- [DIRECTIONS FOR THIS TASK]:
In the data below, copy word for word the part that opens with the line containing "Trouver la combinaison parfaite" and closes with the line containing "comme les jupes très moulantes, les hauts", including both of those lines.

- [RECORDS PROVIDED]:
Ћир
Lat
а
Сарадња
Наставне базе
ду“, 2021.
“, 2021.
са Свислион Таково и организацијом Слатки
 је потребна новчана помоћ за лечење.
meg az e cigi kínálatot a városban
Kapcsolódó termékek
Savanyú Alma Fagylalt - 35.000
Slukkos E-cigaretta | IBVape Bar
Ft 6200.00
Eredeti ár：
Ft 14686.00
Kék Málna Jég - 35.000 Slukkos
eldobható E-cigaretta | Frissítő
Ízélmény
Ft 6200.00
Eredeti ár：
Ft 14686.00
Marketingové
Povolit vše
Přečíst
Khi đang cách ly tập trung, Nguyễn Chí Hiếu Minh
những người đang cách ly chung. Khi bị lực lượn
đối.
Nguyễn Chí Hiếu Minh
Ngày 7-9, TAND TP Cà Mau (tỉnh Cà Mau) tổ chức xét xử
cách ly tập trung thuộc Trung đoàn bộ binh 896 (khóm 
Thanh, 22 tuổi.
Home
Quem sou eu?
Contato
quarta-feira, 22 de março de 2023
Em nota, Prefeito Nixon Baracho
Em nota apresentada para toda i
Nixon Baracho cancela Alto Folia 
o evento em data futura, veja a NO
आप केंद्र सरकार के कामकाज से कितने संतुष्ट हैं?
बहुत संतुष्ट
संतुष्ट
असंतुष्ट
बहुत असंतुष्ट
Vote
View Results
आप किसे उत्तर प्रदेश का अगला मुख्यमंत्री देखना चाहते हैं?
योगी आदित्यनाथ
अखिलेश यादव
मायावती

* * *

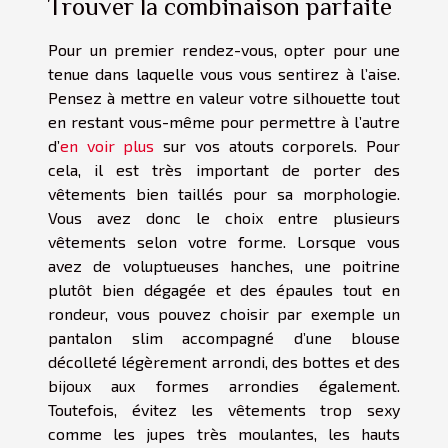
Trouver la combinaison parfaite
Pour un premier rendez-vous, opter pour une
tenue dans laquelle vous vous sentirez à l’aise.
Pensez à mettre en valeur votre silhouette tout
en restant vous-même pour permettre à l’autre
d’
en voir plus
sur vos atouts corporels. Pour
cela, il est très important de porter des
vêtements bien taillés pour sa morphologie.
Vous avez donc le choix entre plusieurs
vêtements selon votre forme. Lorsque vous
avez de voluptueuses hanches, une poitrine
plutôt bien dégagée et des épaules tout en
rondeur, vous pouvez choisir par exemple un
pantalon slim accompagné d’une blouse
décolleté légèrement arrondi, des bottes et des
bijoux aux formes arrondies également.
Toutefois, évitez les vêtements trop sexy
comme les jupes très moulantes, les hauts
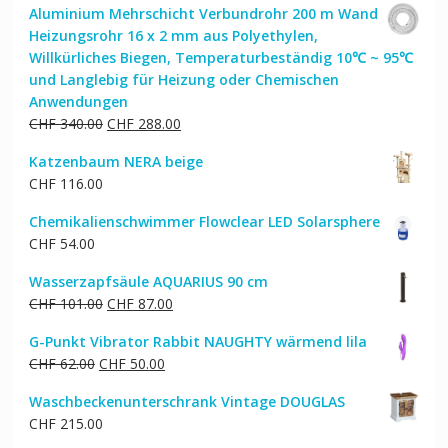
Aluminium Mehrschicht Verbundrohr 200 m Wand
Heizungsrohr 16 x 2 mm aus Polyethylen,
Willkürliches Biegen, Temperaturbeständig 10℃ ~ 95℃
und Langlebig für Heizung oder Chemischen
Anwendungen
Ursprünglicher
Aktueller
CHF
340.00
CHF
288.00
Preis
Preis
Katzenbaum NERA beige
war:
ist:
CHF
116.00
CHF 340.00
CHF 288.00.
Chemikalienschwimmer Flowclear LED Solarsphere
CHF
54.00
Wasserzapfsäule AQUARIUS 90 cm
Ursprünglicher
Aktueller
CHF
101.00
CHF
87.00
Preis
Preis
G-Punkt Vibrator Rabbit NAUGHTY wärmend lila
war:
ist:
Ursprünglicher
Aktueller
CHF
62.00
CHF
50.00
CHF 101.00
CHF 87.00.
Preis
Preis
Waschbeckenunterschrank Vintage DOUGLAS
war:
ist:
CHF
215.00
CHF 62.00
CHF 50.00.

- [OUTPUT OF THE TASK]:
Trouver la combinaison parfaite
Pour un premier rendez-vous, opter pour une
tenue dans laquelle vous vous sentirez à l’aise.
Pensez à mettre en valeur votre silhouette tout
en restant vous-même pour permettre à l’autre
d’
en voir plus
sur vos atouts corporels. Pour
cela, il est très important de porter des
vêtements bien taillés pour sa morphologie.
Vous avez donc le choix entre plusieurs
vêtements selon votre forme. Lorsque vous
avez de voluptueuses hanches, une poitrine
plutôt bien dégagée et des épaules tout en
rondeur, vous pouvez choisir par exemple un
pantalon slim accompagné d’une blouse
décolleté légèrement arrondi, des bottes et des
bijoux aux formes arrondies également.
Toutefois, évitez les vêtements trop sexy
comme les jupes très moulantes, les hauts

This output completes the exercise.